A team of researchers from Facebook has come up with a way to predict the ethnicity of Facebook users in the U.S. by using a combination of U.S. Census data and an analysis of users’ first and last names. The team won the award for best paper at a social-media conference organized by the Association for the Advancement of Artificial Intelligence in Washington, D.C.
The Facebook Data team confined its analysis to the country’s four largest ethnic groups: Caucasians, African-Americans, Asian/Pacific Islanders and Hispanics. It used Census records to identify the most likely ethnicity of a user based on his or her last name. For example, said data scientist Jonathan Chang during his presentation, if your last name is Mueller, Census records show you have a 97% chance of being white. Similarly, if your last name is Washington, there is an 89.9% chance you’re black.
The team then refined its predictions by factoring in users’ first names, Chang said. That helped reduce confusion, for example, between Caucasian and African-American users with the same last name. A user with a first name such as LaToya was probably African-American, Chang explained.
By applying their predictions of ethnicity to users’ friend networks, the team found:
- The ethnic makeup of Facebook users has steadily become more diverse and now generally reflects the U.S. population, unlike a few years ago, when Caucasians and Asian/Pacific Islanders were over-represented.
- Users are more likely to be friends with, and communicate most often with, people of the same ethnicity.
- Users are more likely to be in romantic relationships with people of the same ethnicity.

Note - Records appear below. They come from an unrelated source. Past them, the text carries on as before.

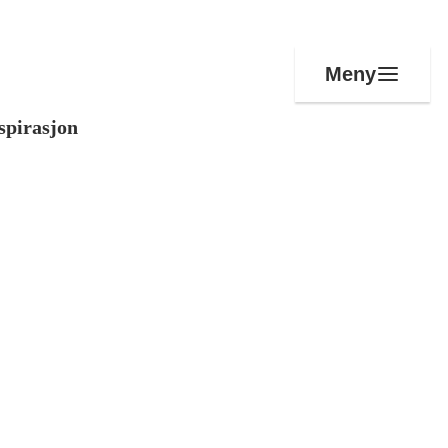
Meny
spirasjon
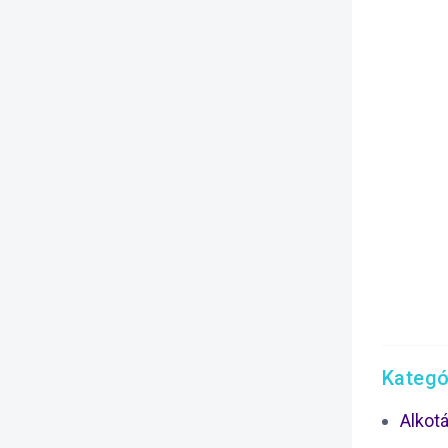
Kategó
Alkot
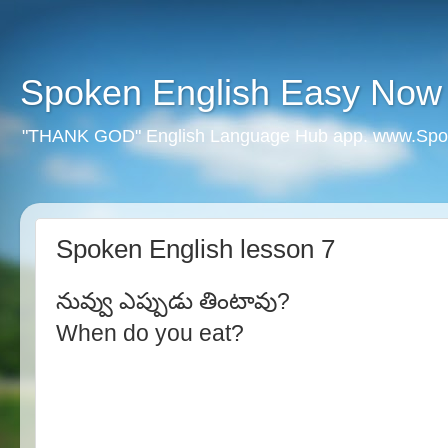
Spoken English Easy Now
"THANK GOD" English Language Hub app. www.Spo
Spoken English lesson 7
నువ్వు ఎప్పుడు తింటావు?
When do you eat?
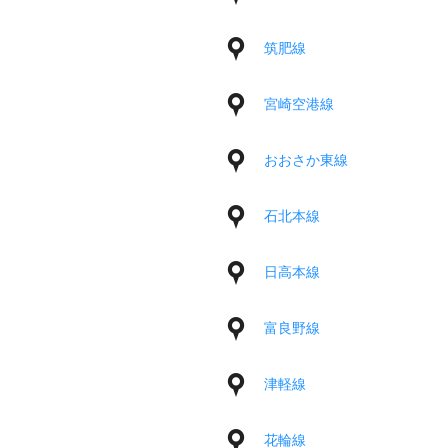
筑肥線
宮崎空港線
おおさか東線
石北本線
日高本線
富良野線
津軽線
花輪線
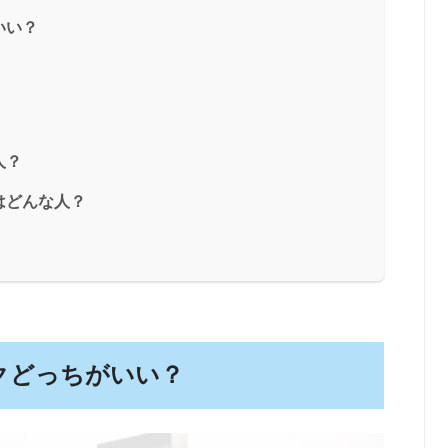
いい？
人？
はどんな人？
クどっちがいい？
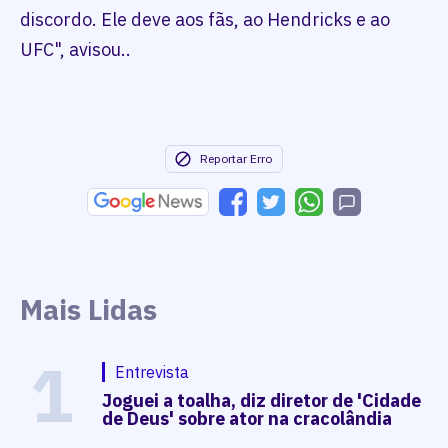
discordo. Ele deve aos fãs, ao Hendricks e ao
UFC", avisou..
Reportar Erro
Mais Lidas
1
Entrevista
Joguei a toalha, diz diretor de 'Cidade
de Deus' sobre ator na cracolândia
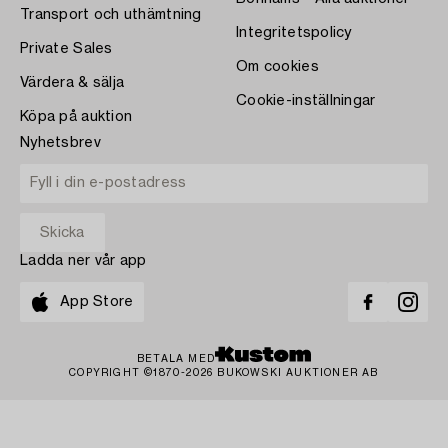
Transport och uthämtning
Integritetspolicy
Private Sales
Om cookies
Värdera & sälja
Cookie-inställningar
Köpa på auktion
Nyhetsbrev
Ladda ner vår app
App Store
BETALA MED
COPYRIGHT ©1870-2026 BUKOWSKI AUKTIONER AB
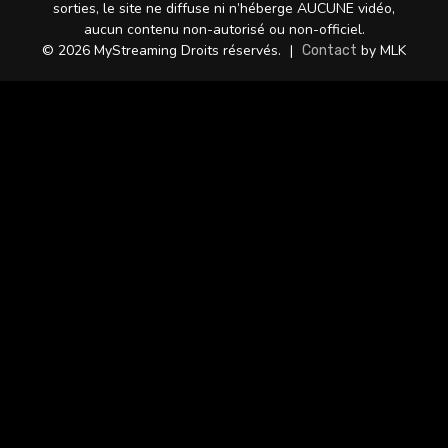
sorties, le site ne diffuse ni n’héberge AUCUNE vidéo,
aucun contenu non-autorisé ou non-officiel.
© 2026 MyStreaming Droits réservés.
|
by MLK
Contact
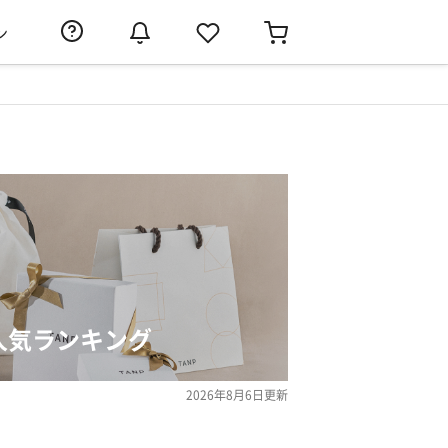
ン
人気ランキング
2026年8月6日
更新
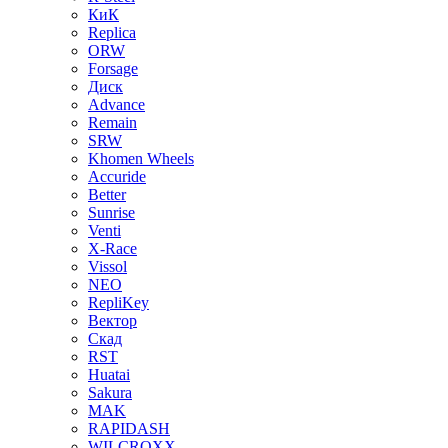
КиК
Replica
ORW
Forsage
Диск
Advance
Remain
SRW
Khomen Wheels
Accuride
Better
Sunrise
Venti
X-Race
Vissol
NEO
RepliKey
Вектор
Скад
RST
Huatai
Sakura
MAK
RAPIDASH
WILCROXX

- Particular ethnic groups tend to behave similarly online, with Asian/Pacific Islanders engaging in “unexpectedly high number of wall, video, note, gift, comment and group-sharing actions.”
The team acknowledges a few caveats: Its analysis didn’t account for a lot of factors, such as socio-economic status and education, and it didn’t include smaller ethnic groups in the country. The researchers plan to use more detailed Census data to factor in user locations, professions and other self-disclosed data to “improve the predictive power” of future analyses, the paper concludes.

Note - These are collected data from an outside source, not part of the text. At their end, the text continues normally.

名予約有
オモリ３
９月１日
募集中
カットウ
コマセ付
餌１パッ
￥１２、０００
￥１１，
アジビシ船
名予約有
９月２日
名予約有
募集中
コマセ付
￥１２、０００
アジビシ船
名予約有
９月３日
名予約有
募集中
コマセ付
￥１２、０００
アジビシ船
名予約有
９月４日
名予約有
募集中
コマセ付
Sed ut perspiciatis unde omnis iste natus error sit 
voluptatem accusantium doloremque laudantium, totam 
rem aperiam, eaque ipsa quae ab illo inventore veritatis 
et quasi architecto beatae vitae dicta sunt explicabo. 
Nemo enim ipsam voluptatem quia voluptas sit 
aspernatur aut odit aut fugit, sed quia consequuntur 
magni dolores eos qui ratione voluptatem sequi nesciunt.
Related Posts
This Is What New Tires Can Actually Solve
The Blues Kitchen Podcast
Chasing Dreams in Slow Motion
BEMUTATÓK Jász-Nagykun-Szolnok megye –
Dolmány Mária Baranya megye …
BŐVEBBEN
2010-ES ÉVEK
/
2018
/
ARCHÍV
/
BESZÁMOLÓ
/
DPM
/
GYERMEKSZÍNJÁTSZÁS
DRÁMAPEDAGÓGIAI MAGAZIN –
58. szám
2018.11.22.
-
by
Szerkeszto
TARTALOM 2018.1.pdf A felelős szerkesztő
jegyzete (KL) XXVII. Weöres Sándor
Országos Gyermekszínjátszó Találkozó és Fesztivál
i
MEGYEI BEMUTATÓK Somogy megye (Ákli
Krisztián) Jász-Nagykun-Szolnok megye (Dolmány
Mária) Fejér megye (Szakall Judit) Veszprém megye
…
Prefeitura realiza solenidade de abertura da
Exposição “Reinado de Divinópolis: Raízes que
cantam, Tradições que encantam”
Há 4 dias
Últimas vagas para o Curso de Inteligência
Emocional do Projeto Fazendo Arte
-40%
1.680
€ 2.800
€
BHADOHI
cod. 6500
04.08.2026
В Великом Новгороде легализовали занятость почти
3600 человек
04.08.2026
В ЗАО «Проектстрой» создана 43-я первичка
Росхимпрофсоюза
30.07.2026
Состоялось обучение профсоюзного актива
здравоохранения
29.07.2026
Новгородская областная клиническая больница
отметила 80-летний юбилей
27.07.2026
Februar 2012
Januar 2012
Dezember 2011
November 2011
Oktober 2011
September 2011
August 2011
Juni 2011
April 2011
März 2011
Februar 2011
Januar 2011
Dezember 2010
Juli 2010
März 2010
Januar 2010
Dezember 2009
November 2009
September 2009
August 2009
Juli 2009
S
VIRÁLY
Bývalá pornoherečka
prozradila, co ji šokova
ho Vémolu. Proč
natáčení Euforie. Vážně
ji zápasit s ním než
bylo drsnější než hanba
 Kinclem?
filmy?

So what does this mean for businesses looking to refine their marketing on Facebook and other social networks?
Approached after his presentation, Chang said he knew little about business and could not answer how his team’s findings would apply to consumer marketing.

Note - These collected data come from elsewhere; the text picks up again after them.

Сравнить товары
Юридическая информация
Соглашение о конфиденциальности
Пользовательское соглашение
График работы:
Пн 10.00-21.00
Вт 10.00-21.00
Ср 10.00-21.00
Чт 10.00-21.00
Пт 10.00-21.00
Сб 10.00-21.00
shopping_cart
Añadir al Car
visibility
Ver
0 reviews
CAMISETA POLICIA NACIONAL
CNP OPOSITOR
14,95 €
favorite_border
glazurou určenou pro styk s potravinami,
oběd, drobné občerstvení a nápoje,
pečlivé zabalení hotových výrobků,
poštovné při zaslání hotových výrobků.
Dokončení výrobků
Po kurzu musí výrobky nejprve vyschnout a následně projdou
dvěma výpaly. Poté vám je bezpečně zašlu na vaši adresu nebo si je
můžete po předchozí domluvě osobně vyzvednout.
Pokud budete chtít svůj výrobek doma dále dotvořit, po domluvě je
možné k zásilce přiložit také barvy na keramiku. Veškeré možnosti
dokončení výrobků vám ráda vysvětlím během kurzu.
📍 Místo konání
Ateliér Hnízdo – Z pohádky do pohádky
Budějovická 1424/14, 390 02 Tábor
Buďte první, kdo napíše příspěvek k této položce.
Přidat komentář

But surely, now that it’s possible to predict ethnicity on Facebook with relative accuracy (accuracy that will only improve with subsequent studies), the next logical step would be to allow marketers to target users based on ethnicity and not just age, location and known preferences.
It would be a simple matter to rotate racially appropriate photos in Facebook ads aimed at 30-year-old women in the Washington, D.C., area, for example, in the hope that they would respond better to someone from their own race.
What do you think — does that kind of marketing cross a line or is it just one more refinement on what advertisers do all the time?